Exercise description
Reproduce the lines below, replacing "BANNER" with "PENNANT" and leaving everything else unchanged. Omit the pictures from the output.
Content starts
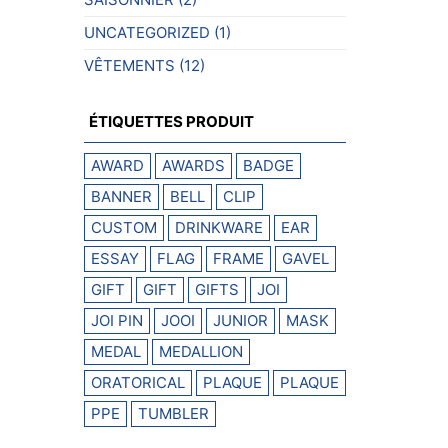
UNCATEGORIZED
(1)
VÊTEMENTS
(12)
ÉTIQUETTES PRODUIT
AWARD
AWARDS
BADGE
BANNER
BELL
CLIP
CUSTOM
DRINKWARE
EAR
ESSAY
FLAG
FRAME
GAVEL
GIFT
GIFT
GIFTS
JOI
JOI PIN
JOOI
JUNIOR
MASK
MEDAL
MEDALLION
ORATORICAL
PLAQUE
PLAQUE
PPE
TUMBLER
Content ends
Solution for this exercise
UNCATEGORIZED
(1)
VÊTEMENTS
(12)
ÉTIQUETTES PRODUIT
AWARD
AWARDS
BADGE
PENNANT
BELL
CLIP
CUSTOM
DRINKWARE
EAR
ESSAY
FLAG
FRAME
GAVEL
GIFT
GIFT
GIFTS
JOI
JOI PIN
JOOI
JUNIOR
MASK
MEDAL
MEDALLION
ORATORICAL
PLAQUE
PLAQUE
PPE
TUMBLER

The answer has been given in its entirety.